1. What is a SCOR LPO (Small Corporate Offering Registration, Limited Public Offering)?

A SCOR LPO is a vehicle that permits companies to raise up to $1 million in equity funds directly
from the general public, e.g. , from their customer base or others with a keen interest in the product, services or management.

2. What type of company is suitable for a SCOR LPO?

A SCOR is suitable for companies that have a "growing" business, that have potential to be a profitable organization that sells a product or a service, and in which the shareholders will stand to make a return on their investment commensurate with the risk they are taking.

It is also possible to do a SCOR offering to fund an acquisition or a franchise operation.

3. What do the entrepreneur/ initial stockholders give up in return for the investors' money?

Investors receive common stock in the company. The value and percentage that they receive depends upon the value of the company at the time of the offering. More often than not, this will depend on the company's potential, its product line, investors' perception of the future, and management's ability to successfully lead the company to that future.

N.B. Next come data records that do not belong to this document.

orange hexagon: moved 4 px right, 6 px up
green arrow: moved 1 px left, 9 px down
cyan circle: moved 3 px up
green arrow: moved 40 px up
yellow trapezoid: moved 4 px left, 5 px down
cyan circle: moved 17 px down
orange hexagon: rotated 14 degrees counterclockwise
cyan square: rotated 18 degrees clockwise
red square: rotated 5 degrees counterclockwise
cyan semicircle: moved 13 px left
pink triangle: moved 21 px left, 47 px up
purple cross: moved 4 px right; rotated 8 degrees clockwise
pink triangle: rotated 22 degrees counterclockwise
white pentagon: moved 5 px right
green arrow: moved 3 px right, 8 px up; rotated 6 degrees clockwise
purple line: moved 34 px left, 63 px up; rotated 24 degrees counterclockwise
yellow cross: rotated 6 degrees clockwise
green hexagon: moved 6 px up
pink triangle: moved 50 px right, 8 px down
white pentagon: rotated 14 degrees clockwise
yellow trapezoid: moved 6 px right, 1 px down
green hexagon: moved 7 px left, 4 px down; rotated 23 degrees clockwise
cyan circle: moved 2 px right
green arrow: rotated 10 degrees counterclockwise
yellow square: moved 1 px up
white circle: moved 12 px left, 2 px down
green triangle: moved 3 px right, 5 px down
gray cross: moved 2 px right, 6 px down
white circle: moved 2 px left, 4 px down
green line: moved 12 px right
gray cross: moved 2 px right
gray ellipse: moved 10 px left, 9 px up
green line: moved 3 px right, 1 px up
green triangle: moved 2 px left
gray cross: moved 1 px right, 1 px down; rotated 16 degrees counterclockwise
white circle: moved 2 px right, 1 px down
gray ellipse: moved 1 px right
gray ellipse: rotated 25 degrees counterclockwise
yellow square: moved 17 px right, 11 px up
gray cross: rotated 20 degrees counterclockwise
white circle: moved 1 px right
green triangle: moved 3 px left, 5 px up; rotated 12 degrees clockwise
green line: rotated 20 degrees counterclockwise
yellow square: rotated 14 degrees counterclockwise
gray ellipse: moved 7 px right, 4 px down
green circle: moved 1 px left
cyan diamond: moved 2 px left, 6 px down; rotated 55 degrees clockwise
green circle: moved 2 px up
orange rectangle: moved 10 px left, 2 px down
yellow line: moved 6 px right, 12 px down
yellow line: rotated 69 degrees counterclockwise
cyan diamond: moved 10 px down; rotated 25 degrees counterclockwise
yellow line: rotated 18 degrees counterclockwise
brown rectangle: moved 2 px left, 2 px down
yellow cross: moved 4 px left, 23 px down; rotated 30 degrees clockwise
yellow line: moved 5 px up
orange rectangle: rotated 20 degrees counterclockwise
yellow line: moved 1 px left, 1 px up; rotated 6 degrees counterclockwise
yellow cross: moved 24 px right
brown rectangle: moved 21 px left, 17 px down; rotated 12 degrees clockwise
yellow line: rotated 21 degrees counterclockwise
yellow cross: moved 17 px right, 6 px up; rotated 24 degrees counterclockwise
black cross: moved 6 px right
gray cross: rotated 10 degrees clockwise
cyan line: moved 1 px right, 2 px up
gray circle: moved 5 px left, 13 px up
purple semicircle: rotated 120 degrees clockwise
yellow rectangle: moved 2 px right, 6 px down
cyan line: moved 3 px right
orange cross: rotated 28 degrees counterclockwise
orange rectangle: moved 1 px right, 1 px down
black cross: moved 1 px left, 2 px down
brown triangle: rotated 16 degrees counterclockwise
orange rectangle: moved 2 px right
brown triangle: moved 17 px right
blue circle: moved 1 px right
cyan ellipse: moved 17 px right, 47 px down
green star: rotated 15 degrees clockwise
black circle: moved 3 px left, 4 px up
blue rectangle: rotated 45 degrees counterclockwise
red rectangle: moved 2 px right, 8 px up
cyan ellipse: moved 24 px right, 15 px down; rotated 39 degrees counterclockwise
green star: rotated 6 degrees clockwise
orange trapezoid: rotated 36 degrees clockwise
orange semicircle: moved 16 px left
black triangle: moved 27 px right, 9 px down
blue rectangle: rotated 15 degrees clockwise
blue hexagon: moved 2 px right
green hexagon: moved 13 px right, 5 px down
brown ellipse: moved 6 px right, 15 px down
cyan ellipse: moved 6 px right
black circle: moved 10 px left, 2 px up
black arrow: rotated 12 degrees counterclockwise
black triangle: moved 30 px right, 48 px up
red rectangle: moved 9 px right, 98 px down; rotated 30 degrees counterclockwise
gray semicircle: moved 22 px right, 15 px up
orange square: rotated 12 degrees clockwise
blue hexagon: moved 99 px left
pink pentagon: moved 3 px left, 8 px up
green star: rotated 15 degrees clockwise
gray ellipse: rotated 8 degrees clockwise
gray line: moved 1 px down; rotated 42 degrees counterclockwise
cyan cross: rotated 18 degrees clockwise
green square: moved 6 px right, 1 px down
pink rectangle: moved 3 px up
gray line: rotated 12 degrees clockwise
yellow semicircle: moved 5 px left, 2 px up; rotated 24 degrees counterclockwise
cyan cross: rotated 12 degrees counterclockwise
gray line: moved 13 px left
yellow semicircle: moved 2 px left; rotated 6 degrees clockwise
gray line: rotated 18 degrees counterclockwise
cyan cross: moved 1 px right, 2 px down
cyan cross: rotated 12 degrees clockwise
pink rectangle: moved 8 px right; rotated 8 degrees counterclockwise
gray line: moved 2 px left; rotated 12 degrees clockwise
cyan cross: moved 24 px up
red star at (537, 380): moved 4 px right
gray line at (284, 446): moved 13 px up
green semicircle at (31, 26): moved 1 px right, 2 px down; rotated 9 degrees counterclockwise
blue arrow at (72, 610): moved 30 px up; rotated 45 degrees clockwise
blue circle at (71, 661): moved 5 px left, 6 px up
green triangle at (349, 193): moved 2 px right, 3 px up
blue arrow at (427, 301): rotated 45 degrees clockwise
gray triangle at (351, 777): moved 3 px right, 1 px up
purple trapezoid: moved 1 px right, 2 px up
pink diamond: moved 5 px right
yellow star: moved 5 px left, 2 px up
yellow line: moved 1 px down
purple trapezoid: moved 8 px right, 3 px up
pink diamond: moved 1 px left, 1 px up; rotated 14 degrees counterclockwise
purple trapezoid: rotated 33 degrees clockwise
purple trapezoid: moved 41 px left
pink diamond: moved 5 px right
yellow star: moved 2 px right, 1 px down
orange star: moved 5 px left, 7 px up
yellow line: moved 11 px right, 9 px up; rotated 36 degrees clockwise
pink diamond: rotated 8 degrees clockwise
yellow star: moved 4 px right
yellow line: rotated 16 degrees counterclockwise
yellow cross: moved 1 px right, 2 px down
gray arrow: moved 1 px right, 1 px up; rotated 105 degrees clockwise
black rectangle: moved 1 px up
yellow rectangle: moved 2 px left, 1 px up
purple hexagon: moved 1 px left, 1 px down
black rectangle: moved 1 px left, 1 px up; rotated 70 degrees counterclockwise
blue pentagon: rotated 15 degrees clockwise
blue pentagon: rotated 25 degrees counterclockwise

In most cases we expect the company will give up 35-55% of its stock. It is unlikely that your company is suitable for a SCOR offering if you will be required to give up in excess of 55% of the company's equity. The valuation is subject to "substantive fairness" review in many states and to negotiation with the Broker, if any, that will sell the security.

4. Does LPO mean the company is a publicly traded company?

No. It simply means that your stock is being offered directly to the public, however it is registered with the state or states that it is offered in and may be traded. If you wish to and you fit the requirements, you can have your company quoted on the SCOR Market Place of the Pacific Stock Exchange of on the NASDQ Electronic Bulletin Board. At DFS , we do not recommend listing too quickly, on the PSE, but the objective should be taken into account from an early stage in order to ensure that the company builds the correct profile.

5. Who can the stock be offered to?
The stock may be offered to anyone in those states in which the offering has been registered (permitted) and approved. SCOR offerings are permitted to residents of more than 41 states and most of those states require a merit review to test the offering's "fairness." You may find that one of your company partners, such as suppliers, distributors or customers will buy up all or a substantial part of the offering.

6. Who is authorized to sell the stock?
Licensed Broker/Dealers. However, few are able or willing to take any interest in issues of only $1 million. Licensed directors and officers of the company are permitted to sell in some states (Series 63 exam, Uniform Securities Act).

We have created an alliance with several Broker - Dealer Firms to handle the retail aspect of the SCOR offering. If Your Company qualifies we are able to provide you with a "Best Efforts" underwriting / sales agreement.